━━ DATA SUPPLIED ━━
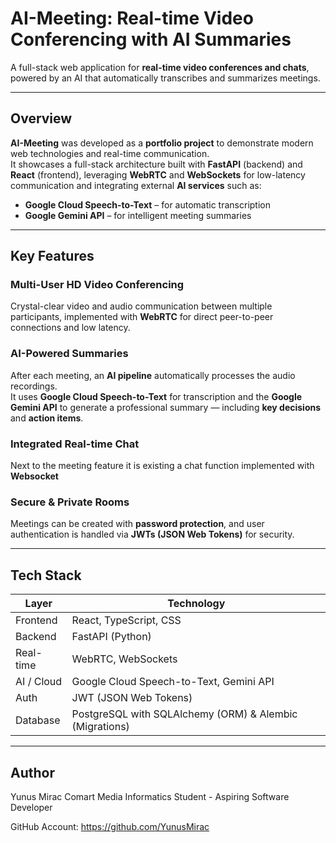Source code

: # AI-Meeting: Real-time Video Conferencing with AI Summaries

A full-stack web application for **real-time video conferences and chats**, powered by an AI that automatically transcribes and summarizes meetings.

---

## Overview

**AI-Meeting** was developed as a **portfolio project** to demonstrate modern web technologies and real-time communication.  
It showcases a full-stack architecture built with **FastAPI** (backend) and **React** (frontend), leveraging **WebRTC** and **WebSockets** for low-latency communication and integrating external **AI services** such as:

- **Google Cloud Speech-to-Text** – for automatic transcription  
- **Google Gemini API** – for intelligent meeting summaries  

---

## Key Features

### Multi-User HD Video Conferencing  
Crystal-clear video and audio communication between multiple participants, implemented with **WebRTC** for direct peer-to-peer connections and low latency.

### AI-Powered Summaries  
After each meeting, an **AI pipeline** automatically processes the audio recordings.  
It uses **Google Cloud Speech-to-Text** for transcription and the **Google Gemini API** to generate a professional summary — including **key decisions** and **action items**.

### Integrated Real-time Chat  
Next to the meeting feature it is existing a chat function implemented with **Websocket**

### Secure & Private Rooms  
Meetings can be created with **password protection**, and user authentication is handled via **JWTs (JSON Web Tokens)** for security.

---

## Tech Stack

| Layer | Technology |
|-------|-------------|
| Frontend | React, TypeScript, CSS |
| Backend | FastAPI (Python) |
| Real-time | WebRTC, WebSockets |
| AI / Cloud | Google Cloud Speech-to-Text, Gemini API |
| Auth | JWT (JSON Web Tokens) |
| Database | PostgreSQL with SQLAlchemy (ORM) & Alembic (Migrations)|

---


## Author
Yunus Mirac Comart
Media Informatics Student - Aspiring Software Developer

GitHub Account: https://github.com/YunusMirac
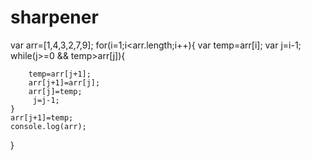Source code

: # sharpener
var arr=[1,4,3,2,7,9];
for(i=1;i<arr.length;i++){
    var temp=arr[i];
    var j=i-1;
    while(j>=0 && temp>arr[j]){
       
        
        temp=arr[j+1];
        arr[j+1]=arr[j];
        arr[j]=temp;
         j=j-1;
    }
    arr[j+1]=temp;
    console.log(arr);
}
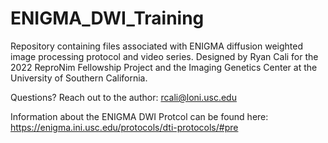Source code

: # ENIGMA_DWI_Training
Repository containing files associated with ENIGMA diffusion weighted image processing protocol and video series. Designed by Ryan Cali for the 2022 ReproNim Fellowship Project and the Imaging Genetics Center at the University of Southern California. 

Questions? Reach out to the author: rcali@loni.usc.edu


Information about the ENIGMA DWI Protcol can be found here: https://enigma.ini.usc.edu/protocols/dti-protocols/#pre
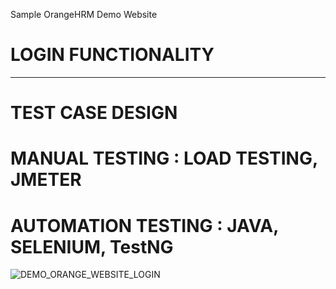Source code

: Sample OrangeHRM Demo Website 

# LOGIN FUNCTIONALITY
------------------------
# TEST CASE DESIGN
# MANUAL TESTING : LOAD TESTING, JMETER
# AUTOMATION TESTING : JAVA, SELENIUM, TestNG

![DEMO_ORANGE_WEBSITE_LOGIN](https://github.com/user-attachments/assets/e23ca372-deaf-4761-a262-32a625e1bcb3)
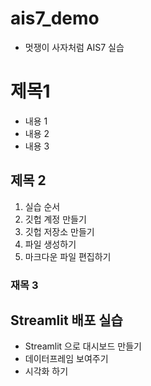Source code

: # ais7_demo

* 멋쟁이 사자처럼 AIS7 실습

# 제목1
* 내용 1
* 내용 2
* 내용 3

## 제목 2
1. 실습 순서
2. 깃헙 계정 만들기
3. 깃헙 저장소 만들기
4. 파일 생성하기
5. 마크다운 파일 편집하기

### 재목 3

## Streamlit 배포 실습
* Streamlit 으로 대시보드 만들기
* 데이터프레임 보여주기
* 시각화 하기

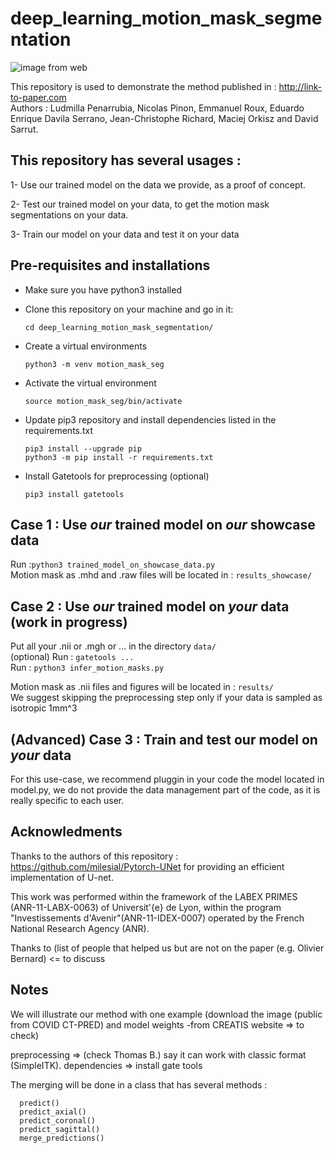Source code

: # deep_learning_motion_mask_segmentation

![image from web](https://www.creatis.insa-lyon.fr/nextcloud/index.php/s/boGJjsP5tnFSWw2/preview)

This repository is used to demonstrate the method published in : http://link-to-paper.com  
Authors : Ludmilla Penarrubia, Nicolas Pinon, Emmanuel Roux, Eduardo Enrique Davila Serrano, Jean-Christophe Richard, Maciej Orkisz and David Sarrut.


## This repository has several usages :

 1- Use our trained model on the data we provide, as a proof of concept.  

 2- Test our trained model on your data, to get the motion mask segmentations on your data.  

 3- Train our model on your data and test it on your data  

## Pre-requisites and installations

* Make sure you have python3 installed  

* Clone this repository on your machine and go in it:  

    `cd deep_learning_motion_mask_segmentation/`  

* Create a virtual environments  

    `python3 -m venv motion_mask_seg`  

* Activate the virtual environment  

    `source motion_mask_seg/bin/activate`  

* Update pip3 repository and install dependencies listed in the requirements.txt  

    `pip3 install --upgrade pip`  
    `python3 -m pip install -r requirements.txt`  

* Install Gatetools for preprocessing (optional)

    `pip3 install gatetools`  



## Case 1 : Use *our* trained model on *our* showcase data

   Run :`python3 trained_model_on_showcase_data.py`  
   Motion mask as .mhd and .raw files will be located in : `results_showcase/`  

## Case 2 : Use *our* trained model on *your* data (work in progress)

   Put all your .nii or .mgh or ... in the directory `data/`  
   (optional) Run : `gatetools ...`  
   Run : `python3 infer_motion_masks.py`  

   Motion mask as .nii files and figures will be located in : `results/`  
   We suggest skipping the preprocessing step only if your data is sampled as isotropic 1mm^3  

## (Advanced) Case 3 : Train and test our model on *your* data

For this use-case, we recommend pluggin in your code the model located in model.py, we do not provide the data management part of the code, as it is really specific to each user.  


## Acknowledments

Thanks to the authors of this repository : https://github.com/milesial/Pytorch-UNet for providing an efficient implementation of U-net.  

This work was performed within the framework of the LABEX PRIMES (ANR-11-LABX-0063) of Universit\'{e} de Lyon, within the program "Investissements d'Avenir"(ANR-11-IDEX-0007) operated by the French National Research Agency (ANR).  

Thanks to (list of people that helped us but are not on the paper (e.g. Olivier Bernard) <= to discuss  

## Notes

We will illustrate our method with one example (download the image (public from COVID CT-PRED) and model weights -from CREATIS website => to check)

preprocessing => (check Thomas B.) say it can work with classic format (SimpleITK).
dependencies => install gate tools

The merging will be done in a class that has several methods :

      predict()
      predict_axial()
      predict_coronal()
      predict_sagittal()
      merge_predictions()
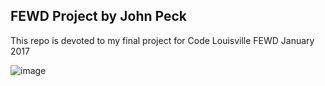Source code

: ## FEWD Project by John Peck


This repo is devoted to my final project for Code Louisville FEWD January 2017

![image](https://cloud.githubusercontent.com/assets/25624153/22940545/3f66bdde-f2b0-11e6-8086-e8ab9dd39e2a.png)

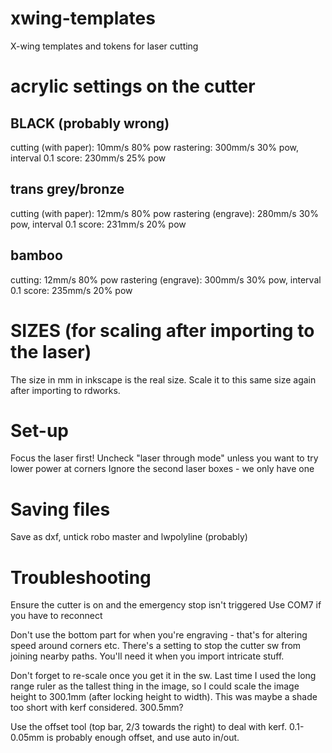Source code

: # xwing-templates
X-wing templates and tokens for laser cutting

acrylic settings on the cutter
==============================
BLACK (probably wrong)
-----
cutting (with paper): 10mm/s 80% pow
rastering: 300mm/s 30% pow, interval 0.1
score: 230mm/s 25% pow

trans grey/bronze
----------
cutting (with paper): 12mm/s 80% pow
rastering (engrave): 280mm/s 30% pow, interval 0.1
score: 231mm/s 20% pow

bamboo
----------
cutting: 12mm/s 80% pow
rastering (engrave): 300mm/s 30% pow, interval 0.1
score: 235mm/s 20% pow

SIZES (for scaling after importing to the laser)
=====
The size in mm in inkscape is the real size. Scale it to this same
size again after importing to rdworks.

Set-up
======
Focus the laser first!
Uncheck "laser through mode" unless you want to try lower power at corners
Ignore the second laser boxes - we only have one

Saving files
============
Save as dxf, untick robo master and lwpolyline (probably)

Troubleshooting
===============
Ensure the cutter is on and the emergency stop isn't triggered
Use COM7 if you have to reconnect

Don't use the bottom part for when you're engraving - that's for altering speed around corners etc.
There's a setting to stop the cutter sw from joining nearby paths.
You'll need it when you import intricate stuff.

Don't forget to re-scale once you get it in the sw.
Last time I used the long range ruler as the tallest thing in the image,
so I could scale the image height to 300.1mm (after locking height to width).
This was maybe a shade too short with kerf considered. 300.5mm?

Use the offset tool (top bar, 2/3 towards the right) to deal with kerf.
0.1-0.05mm is probably enough offset, and use auto in/out.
━━━
● WORK INSTRUCTION:
Of the lines above, extract only those from the line with "cutting: 12mm/s 80% pow" to the line with "so I could scale", both included, exactly as written.

● RESPONSE AREA:
cutting: 12mm/s 80% pow
rastering (engrave): 300mm/s 30% pow, interval 0.1
score: 235mm/s 20% pow

SIZES (for scaling after importing to the laser)
=====
The size in mm in inkscape is the real size. Scale it to this same
size again after importing to rdworks.

Set-up
======
Focus the laser first!
Uncheck "laser through mode" unless you want to try lower power at corners
Ignore the second laser boxes - we only have one

Saving files
============
Save as dxf, untick robo master and lwpolyline (probably)

Troubleshooting
===============
Ensure the cutter is on and the emergency stop isn't triggered
Use COM7 if you have to reconnect

Don't use the bottom part for when you're engraving - that's for altering speed around corners etc.
There's a setting to stop the cutter sw from joining nearby paths.
You'll need it when you import intricate stuff.

Don't forget to re-scale once you get it in the sw.
Last time I used the long range ruler as the tallest thing in the image,
so I could scale the image height to 300.1mm (after locking height to width).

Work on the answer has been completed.